World Vision CEO, Tim Costello, said the move to crack down on companies that deliberately shrink their tax bill by “shifting” profits offshore was an important step to creating a fairer tax system.
Opposition Leader Bill Shorten announced that Labor would work to standardise tax laws to shut down loopholes that allow some companies to send their profits overseas and avoid paying taxes in Australia.
“How can we ask Australians to work work hard and pay tax if the rules aren’t fair for multinationals too?” Shorten said.
“Last year one of the world’s largest companies paid only $80 million in Australian tax on local revenue of just over $6 billion. This isn’t good enough.”

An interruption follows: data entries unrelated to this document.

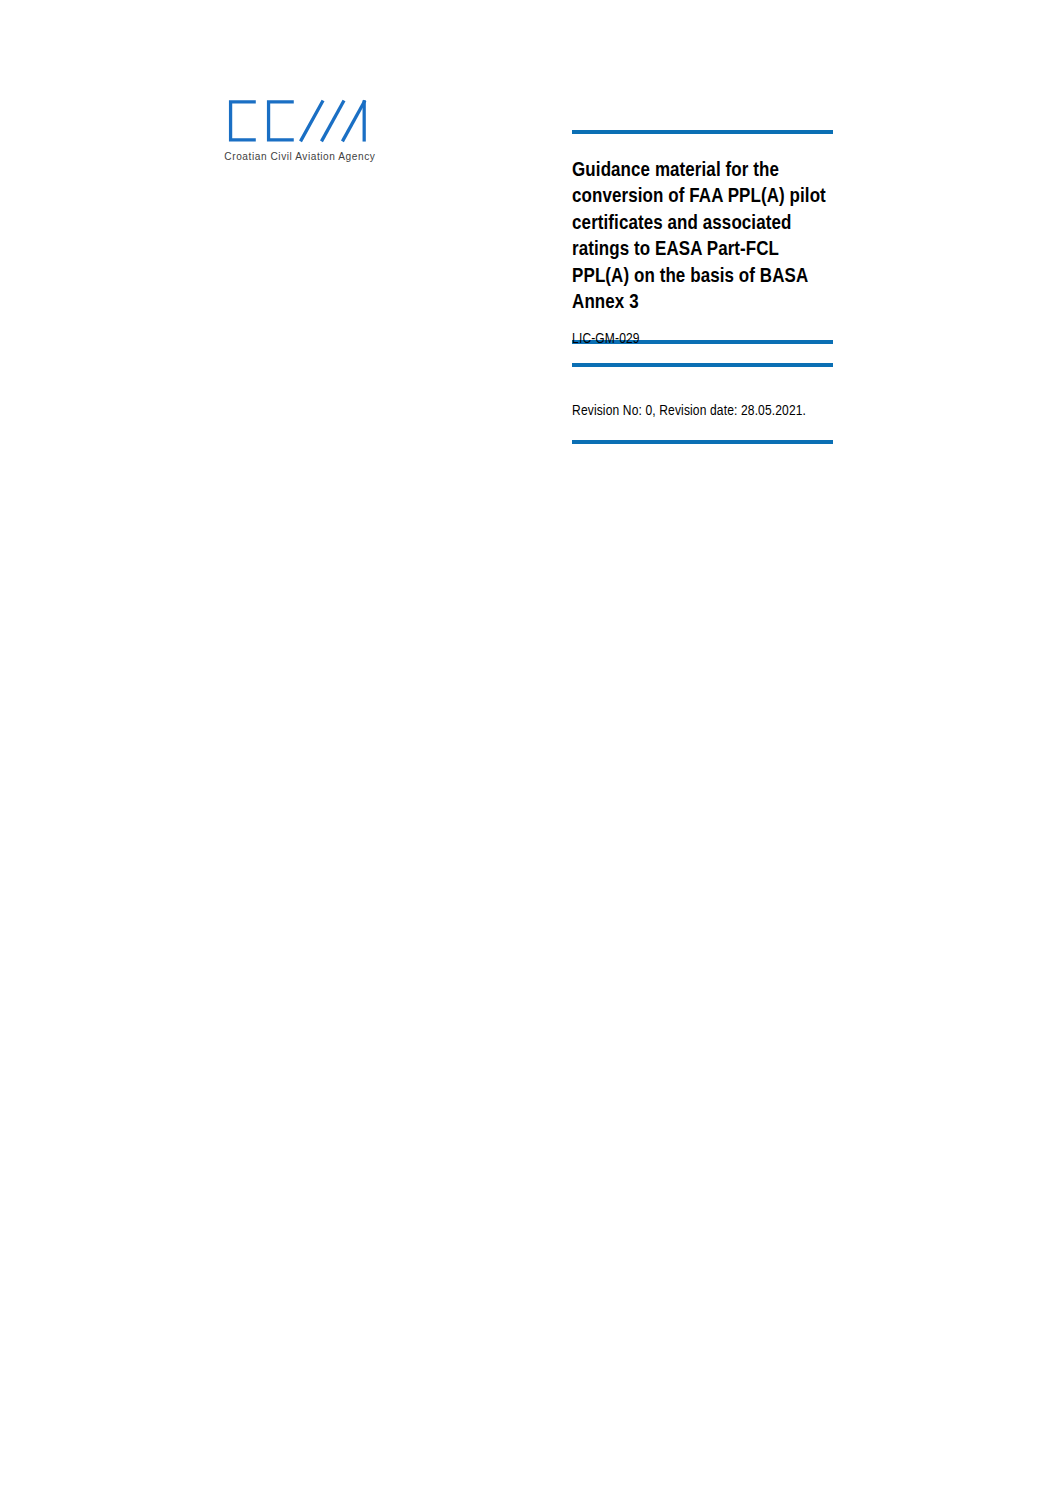Croatian Civil Aviation Agency
Guidance material for the conversion of FAA PPL(A) pilot certificates and associated ratings to EASA Part-FCL PPL(A) on the basis of BASA Annex 3
LIC-GM-029
Revision No: 0, Revision date: 28.05.2021.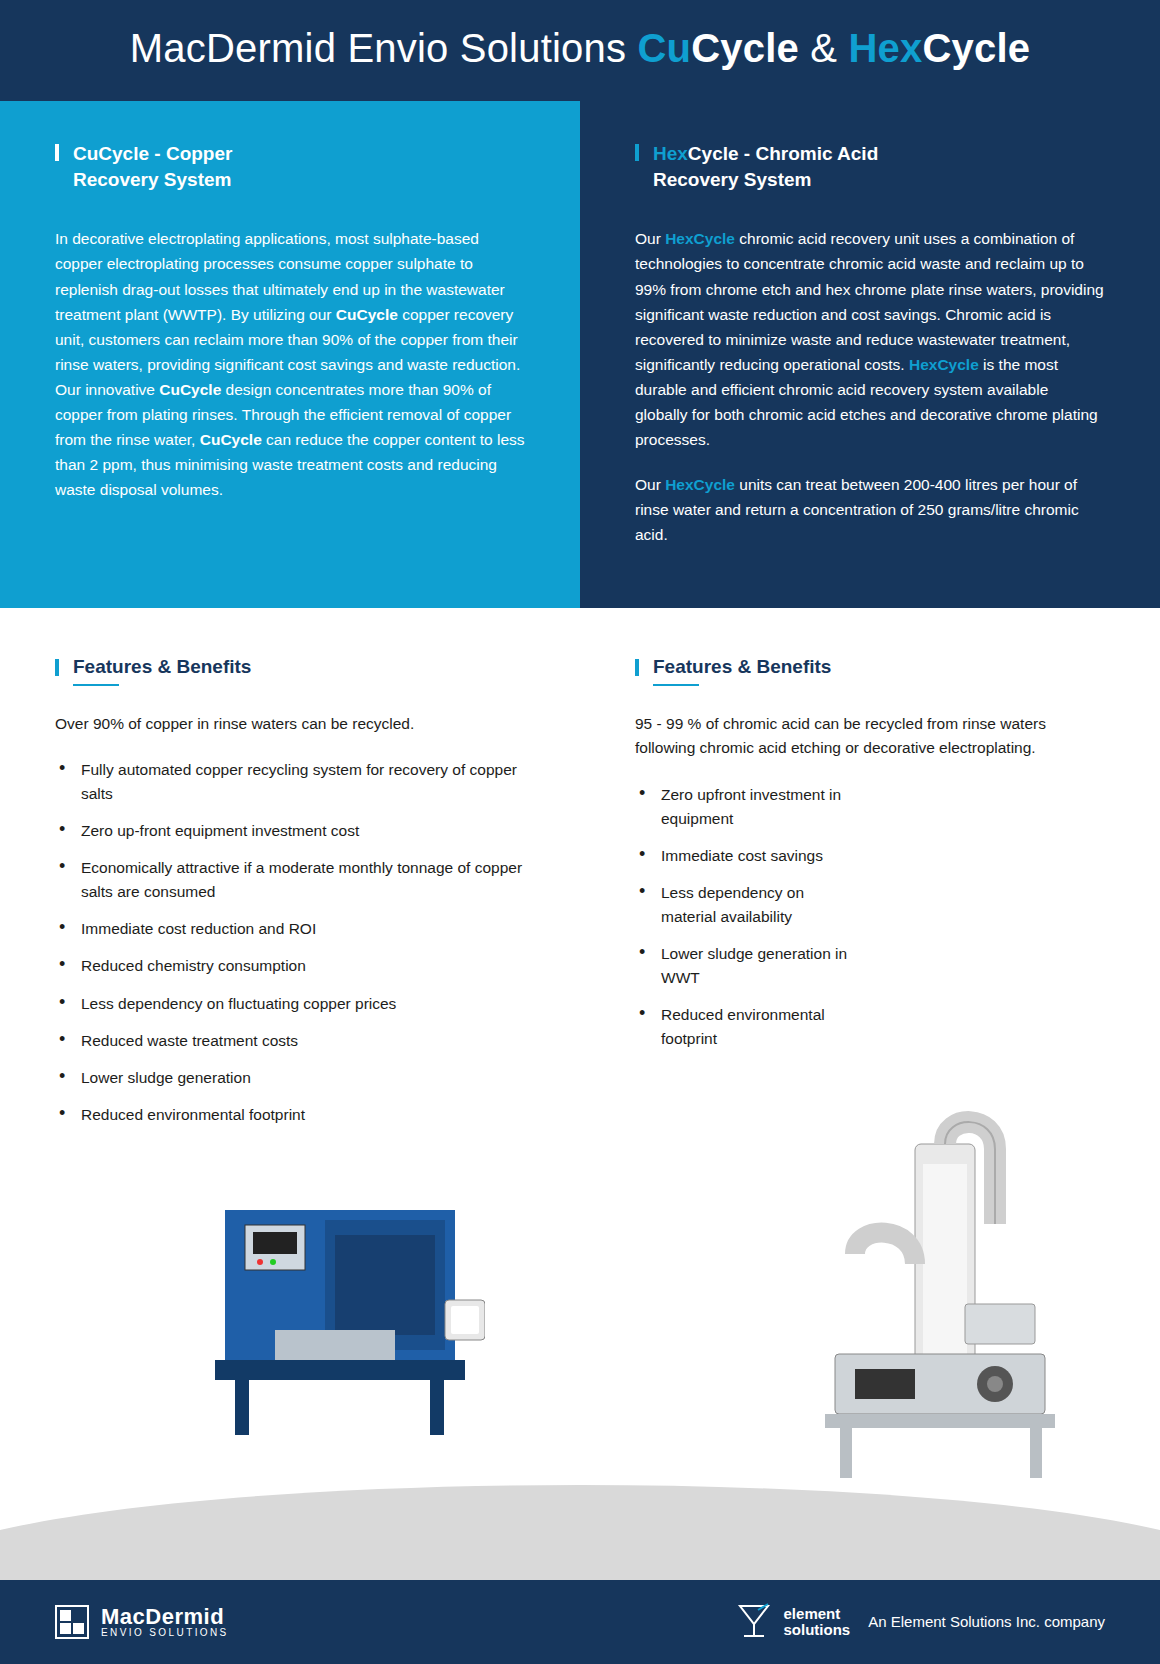MacDermid Envio Solutions Cu Cycle & Hex Cycle
CuCycle - Copper
Recovery System
In decorative electroplating applications, most sulphate-based copper electroplating processes consume copper sulphate to replenish drag-out losses that ultimately end up in the wastewater treatment plant (WWTP). By utilizing our CuCycle copper recovery unit, customers can reclaim more than 90% of the copper from their rinse waters, providing significant cost savings and waste reduction. Our innovative CuCycle design concentrates more than 90% of copper from plating rinses. Through the efficient removal of copper from the rinse water, CuCycle can reduce the copper content to less than 2 ppm, thus minimising waste treatment costs and reducing waste disposal volumes.
Hex Cycle - Chromic Acid
Recovery System
Our HexCycle chromic acid recovery unit uses a combination of technologies to concentrate chromic acid waste and reclaim up to 99% from chrome etch and hex chrome plate rinse waters, providing significant waste reduction and cost savings. Chromic acid is recovered to minimize waste and reduce wastewater treatment, significantly reducing operational costs. HexCycle is the most durable and efficient chromic acid recovery system available globally for both chromic acid etches and decorative chrome plating processes.
Our HexCycle units can treat between 200-400 litres per hour of rinse water and return a concentration of 250 grams/litre chromic acid.
Features & Benefits
Over 90% of copper in rinse waters can be recycled.
Fully automated copper recycling system for recovery of copper salts
Zero up-front equipment investment cost
Economically attractive if a moderate monthly tonnage of copper salts are consumed
Immediate cost reduction and ROI
Reduced chemistry consumption
Less dependency on fluctuating copper prices
Reduced waste treatment costs
Lower sludge generation
Reduced environmental footprint
Features & Benefits
95 - 99 % of chromic acid can be recycled from rinse waters following chromic acid etching or decorative electroplating.
Zero upfront investment in equipment
Immediate cost savings
Less dependency on material availability
Lower sludge generation in WWT
Reduced environmental footprint
MacDermid
ENVIO SOLUTIONS
elementsolutions
An Element Solutions Inc. company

The example Shorten used is believed to be referencing Apple, although he did not mention the company by name, but he did say that documents leaked in 2014 showed that over 300 Australian firms had been involved in routing money through Luxembourg and other low-tax jurisdictions to minimise their Australian tax bills.
Shorten said firms named in media reports included AMP, Macquarie Group and Lend Lease and the amount of tax avoided through these schemes potentially reaches into billions of dollars.
Costello urged the Abbott Government to adopt a bipartisan approach to making the Australian and global tax systems work better.
“Certain companies are getting a free kick not paying their fair share of tax on the profits they are making in Australia and as a result the tax burden is falling more heavily on the rest of us,” Costello said.
“Australians are keen to see the tax obligations of corporations more closely aligned to their actual activity, and thus less easily manipulated for the benefit of only a few.
“We’ve been saying for a long time that you can’t cut your way to a sustainable budget position and that there is an urgent need to address the revenue side of the budget through real reform especially to our taxation system.”
Describing the proposed reforms as a good chance to harvest some ‘low hanging revenue fruit’, Costello said the Government could start the bipartisan ball rolling by adopting Labor’s proposal to bring forward the start date on improved third party reporting and sharing of data to 1 July 2015.
Costello said by drawing on a broad range of expertise, and committing to further consultation around the best way to implement the proposed changes, the Opposition has signalled a sensible way forward on the vexed issue of tax reform.
“These proposals address some of the complex challenges thrown up by increasing base erosion and profit-shifting, which sees around many billions ‘leak’ from national revenues globally,” he said.
“That represents a huge lost opportunity to provide the basic services necessary to foster healthy, well-educated societies both here but especially in developing countries.”